Step 1: The non-inverting terminal is grounded, hence the inverting node is at virtual ground (\(v_- \approx 0\)). The capacitor is connected between the input source \(v_i\) and the inverting node. Thus the voltage across the capacitor is \(v_i-0=v_i\), which is constant.

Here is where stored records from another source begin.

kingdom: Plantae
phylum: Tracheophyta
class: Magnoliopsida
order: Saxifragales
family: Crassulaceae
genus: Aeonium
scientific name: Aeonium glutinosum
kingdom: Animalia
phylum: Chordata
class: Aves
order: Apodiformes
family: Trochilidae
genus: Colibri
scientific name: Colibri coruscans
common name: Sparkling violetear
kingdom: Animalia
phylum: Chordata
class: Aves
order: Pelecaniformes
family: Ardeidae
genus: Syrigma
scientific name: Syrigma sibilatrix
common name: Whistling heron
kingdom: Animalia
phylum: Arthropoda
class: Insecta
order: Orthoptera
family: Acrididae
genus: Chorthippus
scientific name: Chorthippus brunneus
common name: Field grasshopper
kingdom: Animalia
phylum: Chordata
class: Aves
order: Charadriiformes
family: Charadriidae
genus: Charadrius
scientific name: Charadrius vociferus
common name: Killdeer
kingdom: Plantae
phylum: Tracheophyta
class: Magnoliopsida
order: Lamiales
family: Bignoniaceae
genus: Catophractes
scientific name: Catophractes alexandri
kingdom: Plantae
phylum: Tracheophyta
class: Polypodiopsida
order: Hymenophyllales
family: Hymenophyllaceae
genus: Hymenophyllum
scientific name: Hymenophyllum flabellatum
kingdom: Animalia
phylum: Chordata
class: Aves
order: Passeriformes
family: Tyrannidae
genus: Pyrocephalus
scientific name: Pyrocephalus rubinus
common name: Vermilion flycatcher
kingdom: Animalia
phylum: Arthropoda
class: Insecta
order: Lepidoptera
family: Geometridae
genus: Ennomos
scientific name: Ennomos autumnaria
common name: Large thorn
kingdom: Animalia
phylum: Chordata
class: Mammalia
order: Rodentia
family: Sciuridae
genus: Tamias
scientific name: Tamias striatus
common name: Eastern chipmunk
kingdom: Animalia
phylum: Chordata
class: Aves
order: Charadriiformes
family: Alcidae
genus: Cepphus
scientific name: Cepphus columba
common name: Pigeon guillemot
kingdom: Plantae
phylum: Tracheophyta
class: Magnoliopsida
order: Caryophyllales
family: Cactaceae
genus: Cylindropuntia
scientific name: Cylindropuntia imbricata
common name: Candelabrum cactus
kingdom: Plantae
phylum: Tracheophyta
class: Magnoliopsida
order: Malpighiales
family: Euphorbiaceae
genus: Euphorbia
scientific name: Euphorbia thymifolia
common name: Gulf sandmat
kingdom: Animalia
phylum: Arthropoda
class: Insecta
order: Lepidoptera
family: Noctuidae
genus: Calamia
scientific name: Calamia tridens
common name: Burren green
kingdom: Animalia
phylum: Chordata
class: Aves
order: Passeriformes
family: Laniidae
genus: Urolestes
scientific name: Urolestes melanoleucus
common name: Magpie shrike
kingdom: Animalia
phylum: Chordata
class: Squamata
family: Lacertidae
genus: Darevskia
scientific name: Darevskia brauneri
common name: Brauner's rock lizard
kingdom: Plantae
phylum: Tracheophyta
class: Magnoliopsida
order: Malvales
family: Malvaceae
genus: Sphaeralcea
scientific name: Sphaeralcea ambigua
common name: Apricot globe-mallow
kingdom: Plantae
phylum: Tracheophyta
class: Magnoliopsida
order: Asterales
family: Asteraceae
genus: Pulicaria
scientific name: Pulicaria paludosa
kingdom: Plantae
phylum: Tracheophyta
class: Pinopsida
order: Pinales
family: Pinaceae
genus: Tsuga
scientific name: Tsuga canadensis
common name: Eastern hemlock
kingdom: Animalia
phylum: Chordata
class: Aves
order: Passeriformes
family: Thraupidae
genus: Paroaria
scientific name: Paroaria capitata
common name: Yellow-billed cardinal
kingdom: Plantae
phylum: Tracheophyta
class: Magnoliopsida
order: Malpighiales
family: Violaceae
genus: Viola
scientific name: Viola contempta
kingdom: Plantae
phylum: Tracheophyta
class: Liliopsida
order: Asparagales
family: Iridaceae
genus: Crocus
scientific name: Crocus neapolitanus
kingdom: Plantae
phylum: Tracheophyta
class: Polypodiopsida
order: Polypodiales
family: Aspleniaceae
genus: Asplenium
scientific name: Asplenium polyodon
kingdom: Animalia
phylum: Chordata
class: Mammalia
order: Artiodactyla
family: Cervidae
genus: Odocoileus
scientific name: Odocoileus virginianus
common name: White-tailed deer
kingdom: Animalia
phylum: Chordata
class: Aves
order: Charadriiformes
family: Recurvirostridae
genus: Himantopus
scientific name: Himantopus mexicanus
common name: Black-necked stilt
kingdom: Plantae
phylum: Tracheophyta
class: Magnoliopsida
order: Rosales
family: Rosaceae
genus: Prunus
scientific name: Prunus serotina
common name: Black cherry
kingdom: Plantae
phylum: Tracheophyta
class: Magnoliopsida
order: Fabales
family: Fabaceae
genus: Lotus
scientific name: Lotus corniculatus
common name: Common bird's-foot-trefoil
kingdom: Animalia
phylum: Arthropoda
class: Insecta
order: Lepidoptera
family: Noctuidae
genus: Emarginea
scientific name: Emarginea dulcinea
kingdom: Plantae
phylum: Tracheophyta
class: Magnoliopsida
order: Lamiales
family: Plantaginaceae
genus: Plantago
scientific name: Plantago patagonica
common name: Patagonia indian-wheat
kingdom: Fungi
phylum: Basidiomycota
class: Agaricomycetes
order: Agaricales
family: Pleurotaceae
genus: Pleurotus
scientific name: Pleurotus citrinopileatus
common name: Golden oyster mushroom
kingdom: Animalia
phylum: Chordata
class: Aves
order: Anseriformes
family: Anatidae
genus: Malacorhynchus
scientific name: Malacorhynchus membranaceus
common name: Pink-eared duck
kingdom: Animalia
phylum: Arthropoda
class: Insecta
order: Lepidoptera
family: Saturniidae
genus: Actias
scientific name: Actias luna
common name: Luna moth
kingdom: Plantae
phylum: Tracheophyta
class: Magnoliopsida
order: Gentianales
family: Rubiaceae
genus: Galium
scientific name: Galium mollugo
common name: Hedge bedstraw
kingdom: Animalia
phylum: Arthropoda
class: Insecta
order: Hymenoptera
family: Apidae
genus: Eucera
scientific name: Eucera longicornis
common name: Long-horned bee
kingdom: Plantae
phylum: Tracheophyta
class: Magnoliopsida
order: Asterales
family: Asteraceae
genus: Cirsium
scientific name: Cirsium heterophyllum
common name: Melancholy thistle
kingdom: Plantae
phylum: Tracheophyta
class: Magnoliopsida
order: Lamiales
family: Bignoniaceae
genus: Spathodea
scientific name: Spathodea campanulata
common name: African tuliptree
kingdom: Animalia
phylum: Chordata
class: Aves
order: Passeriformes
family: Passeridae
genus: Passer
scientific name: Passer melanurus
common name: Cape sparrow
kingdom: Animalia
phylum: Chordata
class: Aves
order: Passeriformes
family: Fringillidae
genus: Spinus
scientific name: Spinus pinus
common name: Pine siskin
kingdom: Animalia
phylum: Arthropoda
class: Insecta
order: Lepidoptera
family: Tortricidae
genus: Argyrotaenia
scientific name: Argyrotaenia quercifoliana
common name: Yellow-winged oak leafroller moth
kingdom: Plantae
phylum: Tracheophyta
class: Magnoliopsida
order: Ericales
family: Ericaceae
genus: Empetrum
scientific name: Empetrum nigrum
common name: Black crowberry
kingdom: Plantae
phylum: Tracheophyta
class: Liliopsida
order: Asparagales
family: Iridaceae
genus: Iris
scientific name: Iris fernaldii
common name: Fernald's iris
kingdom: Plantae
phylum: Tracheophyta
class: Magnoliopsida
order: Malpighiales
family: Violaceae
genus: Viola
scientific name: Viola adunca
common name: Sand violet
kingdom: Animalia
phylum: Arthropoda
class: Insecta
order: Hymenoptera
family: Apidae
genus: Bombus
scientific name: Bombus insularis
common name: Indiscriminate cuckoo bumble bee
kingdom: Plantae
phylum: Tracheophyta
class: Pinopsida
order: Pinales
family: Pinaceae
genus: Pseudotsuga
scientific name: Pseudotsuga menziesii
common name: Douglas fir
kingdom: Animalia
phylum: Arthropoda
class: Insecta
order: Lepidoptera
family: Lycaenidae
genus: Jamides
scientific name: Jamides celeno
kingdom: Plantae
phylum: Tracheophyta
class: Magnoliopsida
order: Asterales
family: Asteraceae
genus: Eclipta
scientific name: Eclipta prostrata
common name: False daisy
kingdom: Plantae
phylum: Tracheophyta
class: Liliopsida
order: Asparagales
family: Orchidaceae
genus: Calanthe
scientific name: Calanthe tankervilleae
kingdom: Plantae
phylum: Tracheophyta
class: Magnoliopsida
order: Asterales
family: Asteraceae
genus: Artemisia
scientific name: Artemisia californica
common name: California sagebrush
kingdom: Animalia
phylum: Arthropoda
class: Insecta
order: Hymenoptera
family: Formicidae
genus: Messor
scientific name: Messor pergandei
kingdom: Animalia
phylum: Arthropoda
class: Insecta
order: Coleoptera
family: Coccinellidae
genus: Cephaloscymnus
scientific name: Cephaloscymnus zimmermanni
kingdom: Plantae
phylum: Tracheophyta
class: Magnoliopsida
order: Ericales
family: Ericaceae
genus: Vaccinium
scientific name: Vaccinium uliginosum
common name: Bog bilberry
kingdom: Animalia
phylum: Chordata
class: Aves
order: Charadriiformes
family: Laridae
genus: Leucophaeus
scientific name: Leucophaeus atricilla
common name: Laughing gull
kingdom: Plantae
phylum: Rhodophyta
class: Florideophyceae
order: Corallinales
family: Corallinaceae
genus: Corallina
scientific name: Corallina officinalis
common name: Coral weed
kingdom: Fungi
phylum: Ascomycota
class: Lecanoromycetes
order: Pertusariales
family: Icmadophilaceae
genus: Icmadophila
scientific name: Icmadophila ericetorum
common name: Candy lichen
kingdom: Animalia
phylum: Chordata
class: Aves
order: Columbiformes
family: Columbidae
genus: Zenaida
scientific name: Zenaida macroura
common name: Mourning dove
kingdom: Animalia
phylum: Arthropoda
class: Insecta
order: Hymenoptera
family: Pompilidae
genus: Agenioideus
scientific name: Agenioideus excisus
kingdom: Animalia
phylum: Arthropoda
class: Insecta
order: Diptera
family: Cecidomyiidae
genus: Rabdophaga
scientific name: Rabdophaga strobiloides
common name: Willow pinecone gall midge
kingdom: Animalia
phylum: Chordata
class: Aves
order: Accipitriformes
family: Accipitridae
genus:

Step 2: For a time-varying capacitor, the current through it is
\[
i_C = C\,\frac{d(v_i-0)}{dt} + (v_i-0)\,\frac{dC}{dt} = v_i\,\frac{dC}{dt}
\]
since \(v_i\) is constant.
Step 3: KCL at the inverting node gives
\[
i_C + \frac{v_- - v_0}{R} = 0 \Rightarrow v_0 = R\,i_C = R\,v_i\,\frac{dC}{dt}.
\]
Step 4: With \(C=\dfrac{\varepsilon A}{x}\) and \(x=x_0+kt\),
\[
\frac{dC}{dt} = -\frac{\varepsilon A}{x^2}\,\frac{dx}{dt}
= -\frac{\varepsilon A}{x^2}\,k = -\frac{kC}{x}.
\]
Hence
\[
v_0 = R v_i \frac{dC}{dt} = -\,\frac{R v_i C k}{x}.
\]
(The negative sign indicates an inversion due to the inverting configuration; the magnitude matches option (A).)
Therefore, \(v_0 = \dfrac{R v_i C k}{x}\) (up to sign).